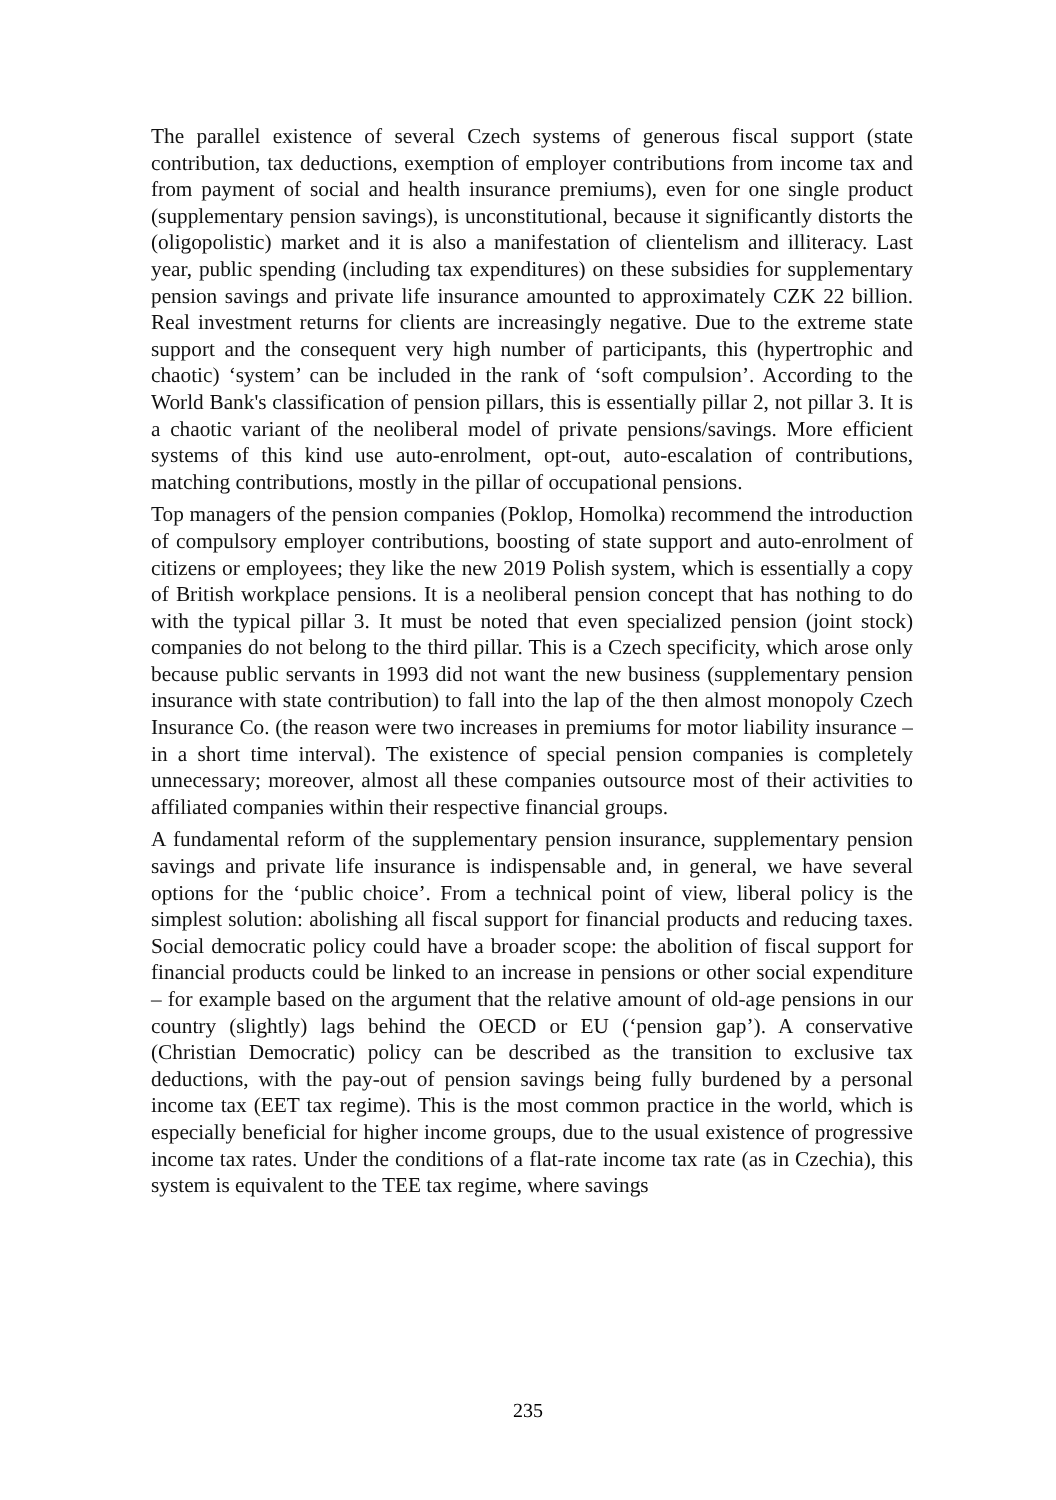The parallel existence of several Czech systems of generous fiscal support (state contribution, tax deductions, exemption of employer contributions from income tax and from payment of social and health insurance premiums), even for one single product (supplementary pension savings), is unconstitutional, because it significantly distorts the (oligopolistic) market and it is also a manifestation of clientelism and illiteracy. Last year, public spending (including tax expenditures) on these subsidies for supplementary pension savings and private life insurance amounted to approximately CZK 22 billion. Real investment returns for clients are increasingly negative. Due to the extreme state support and the consequent very high number of participants, this (hypertrophic and chaotic) ‘system’ can be included in the rank of ‘soft compulsion’. According to the World Bank's classification of pension pillars, this is essentially pillar 2, not pillar 3. It is a chaotic variant of the neoliberal model of private pensions/savings. More efficient systems of this kind use auto-enrolment, opt-out, auto-escalation of contributions, matching contributions, mostly in the pillar of occupational pensions.
Top managers of the pension companies (Poklop, Homolka) recommend the introduction of compulsory employer contributions, boosting of state support and auto-enrolment of citizens or employees; they like the new 2019 Polish system, which is essentially a copy of British workplace pensions. It is a neoliberal pension concept that has nothing to do with the typical pillar 3. It must be noted that even specialized pension (joint stock) companies do not belong to the third pillar. This is a Czech specificity, which arose only because public servants in 1993 did not want the new business (supplementary pension insurance with state contribution) to fall into the lap of the then almost monopoly Czech Insurance Co. (the reason were two increases in premiums for motor liability insurance – in a short time interval). The existence of special pension companies is completely unnecessary; moreover, almost all these companies outsource most of their activities to affiliated companies within their respective financial groups.
A fundamental reform of the supplementary pension insurance, supplementary pension savings and private life insurance is indispensable and, in general, we have several options for the ‘public choice’. From a technical point of view, liberal policy is the simplest solution: abolishing all fiscal support for financial products and reducing taxes. Social democratic policy could have a broader scope: the abolition of fiscal support for financial products could be linked to an increase in pensions or other social expenditure – for example based on the argument that the relative amount of old-age pensions in our country (slightly) lags behind the OECD or EU (‘pension gap’). A conservative (Christian Democratic) policy can be described as the transition to exclusive tax deductions, with the pay-out of pension savings being fully burdened by a personal income tax (EET tax regime). This is the most common practice in the world, which is especially beneficial for higher income groups, due to the usual existence of progressive income tax rates. Under the conditions of a flat-rate income tax rate (as in Czechia), this system is equivalent to the TEE tax regime, where savings
235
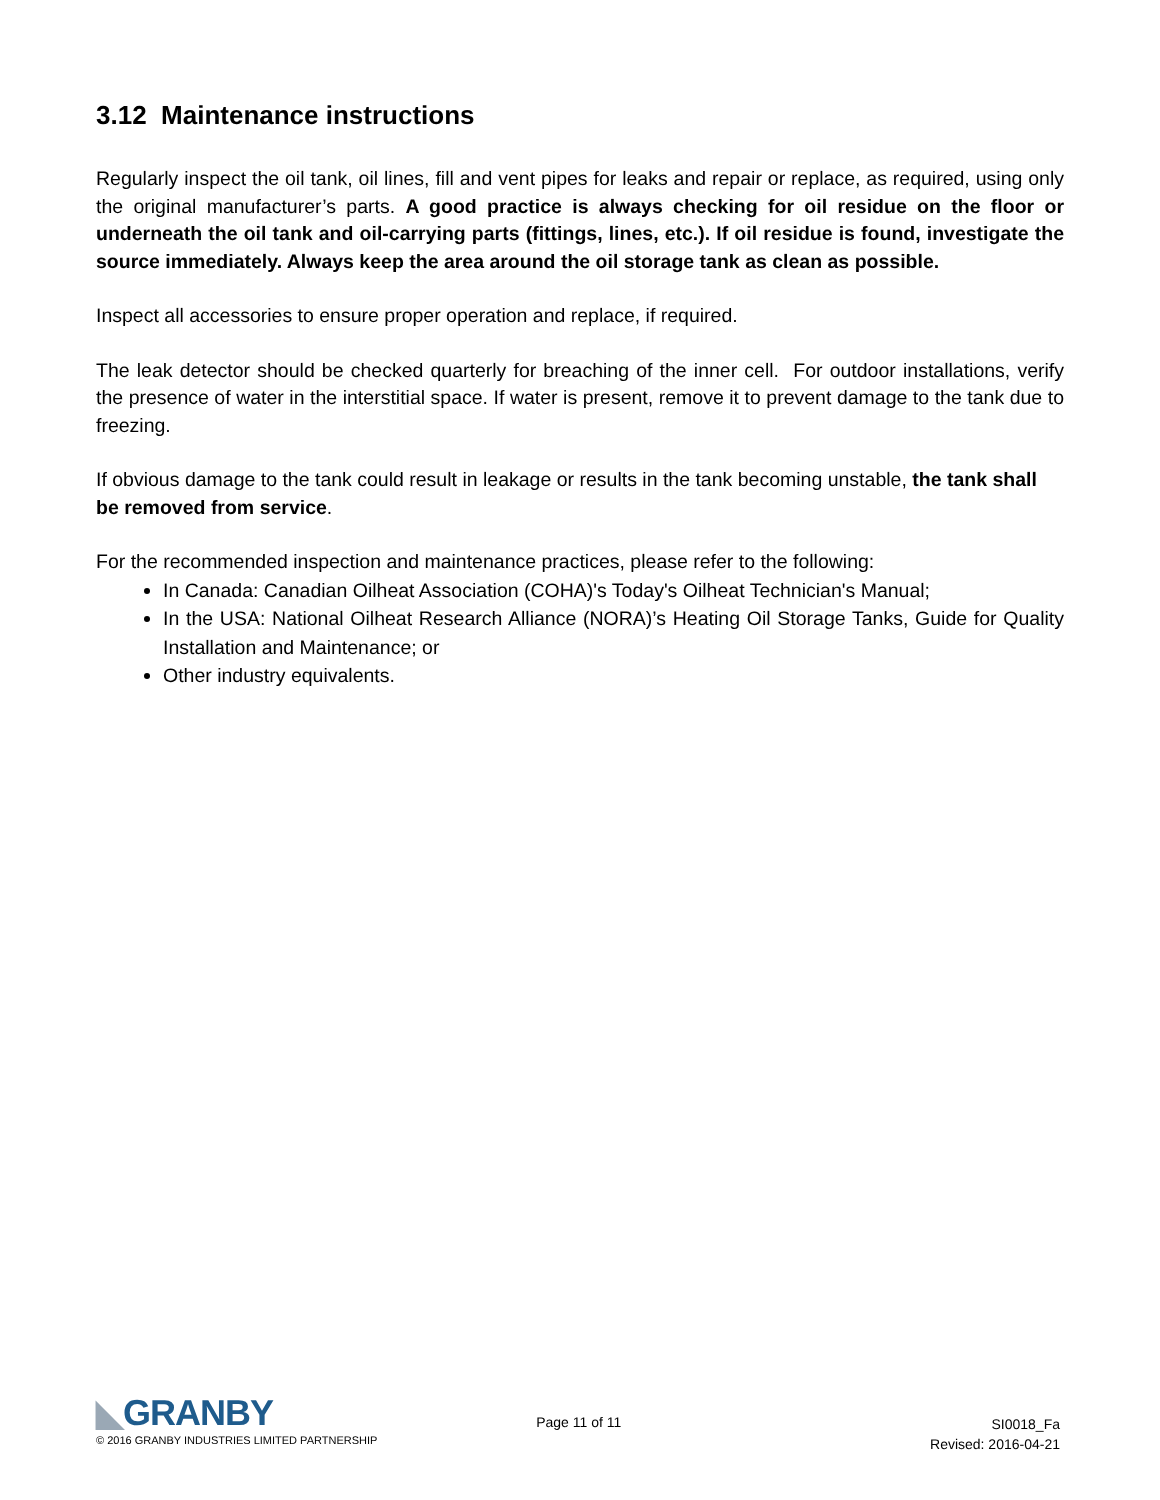3.12 Maintenance instructions
Regularly inspect the oil tank, oil lines, fill and vent pipes for leaks and repair or replace, as required, using only the original manufacturer’s parts. A good practice is always checking for oil residue on the floor or underneath the oil tank and oil-carrying parts (fittings, lines, etc.). If oil residue is found, investigate the source immediately. Always keep the area around the oil storage tank as clean as possible.
Inspect all accessories to ensure proper operation and replace, if required.
The leak detector should be checked quarterly for breaching of the inner cell. For outdoor installations, verify the presence of water in the interstitial space. If water is present, remove it to prevent damage to the tank due to freezing.
If obvious damage to the tank could result in leakage or results in the tank becoming unstable, the tank shall be removed from service.
For the recommended inspection and maintenance practices, please refer to the following:
In Canada: Canadian Oilheat Association (COHA)'s Today's Oilheat Technician's Manual;
In the USA: National Oilheat Research Alliance (NORA)’s Heating Oil Storage Tanks, Guide for Quality Installation and Maintenance; or
Other industry equivalents.
◣GRANBY
© 2016 GRANBY INDUSTRIES LIMITED PARTNERSHIP
Page 11 of 11
SI0018_Fa
Revised: 2016-04-21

·····

YOUR GOAL
In the material, find each line with the word "required" and list it.

RESPONSE TO THIS TASK
Regularly inspect the oil tank, oil lines, fill and vent pipes for leaks and repair or replace, as required, using only the original manufacturer’s parts. A good practice is always checking for oil residue on the floor or underneath the oil tank and oil-carrying parts (fittings, lines, etc.). If oil residue is found, investigate the source immediately. Always keep the area around the oil storage tank as clean as possible.
Inspect all accessories to ensure proper operation and replace, if required.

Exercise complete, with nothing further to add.